6. Il résulte de tout ce qui précède, sans qu’il soit besoin d’examiner les autres moyens de la requête, que le compte rendu d’entretien professionnel de M. A... au titre de l’année 2023 doit être annulé.

Sur les conclusions à fin d’injonction :

7. Aux termes de l’article L. 911-2 du code de justice administrative : « Lorsque sa décision implique nécessairement qu'une personne morale de droit public ou un organisme de droit privé chargé de la gestion d'un service public prenne à nouveau une décision après une nouvelle instruction, la juridiction, saisie de conclusions en ce sens, prescrit, par la même décision juridictionnelle, que cette nouvelle décision doit intervenir dans un délai déterminé. La juridiction peut également prescrire d'office l'intervention de cette nouvelle décision. »

8. Eu égard aux motifs d’annulation retenu, l’exécution du présent jugement implique nécessairement l’établissement d’un nouveau compte rendu de l’évaluation professionnelle de M. A... au titre de l’année 2023. Dès lors, il y a lieu d’enjoindre à la préfète du Rhône de faire procéder au réexamen de la valeur professionnelle de M. A... dans un délai de deux mois à compter de la notification du présent jugement.

Sur les frais liés au litige :

9. Il n’y a pas lieu, dans les circonstances de l’espèce, de faire application de l’article L. 761-1 du code de justice administrative et de mettre une somme à la charge de l’Etat.



D E C I D E :


Article 1er : Le compte-rendu d’entretien professionnel de M. A... au titre de l’année 2023 est annulé.
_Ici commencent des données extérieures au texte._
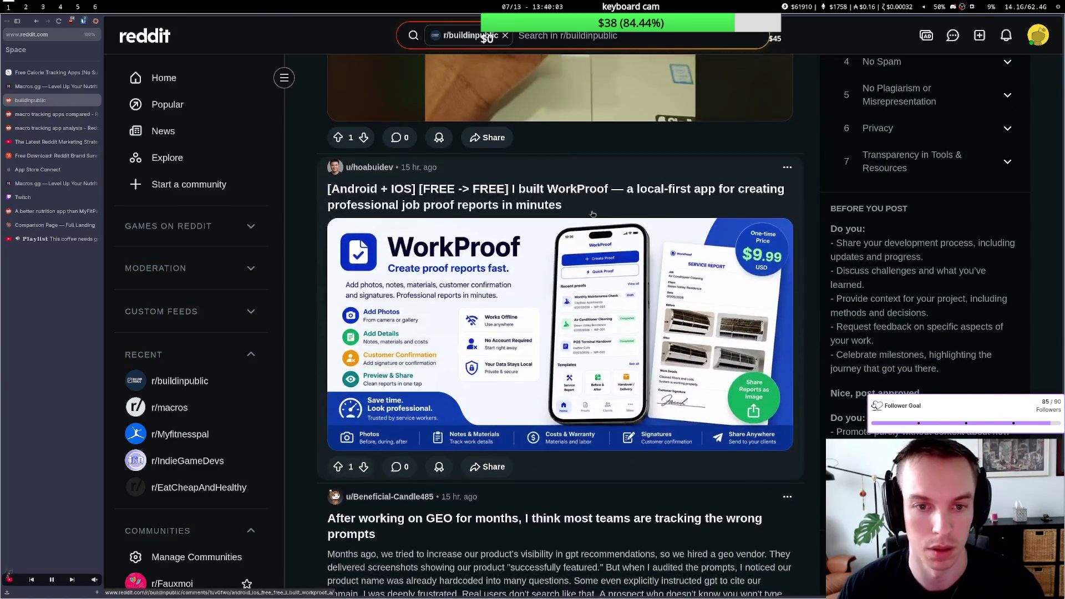
scroll(584, 208, "down", 3)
Article 2 : Il est enjoint à la préfète du Rhône de faire procéder au réexamen de la valeur professionnelle de M. A... au titre de l’année 2023, dans un délai de deux mois à compter de la notification du présent jugement.

Article 3 : Le surplus des conclusions de la requête est rejeté.

Article 4 : Le présent jugement sera notifié à M. B... A..., à la préfète du Rhône et au ministre de l’intérieur.



Rendu public par mise à disposition au greffe le 6 janvier 2026.



La magistrate désignée,




V. Vaccaro-Planchet La greffière,




I. Rignol



La République mande et ordonne au ministre de l’intérieur en ce qui le concerne, et à tous commissaires de justice à ce requis en ce qui concerne les voies de droit commun contre les parties privées, de pourvoir à l’exécution de la présente décision.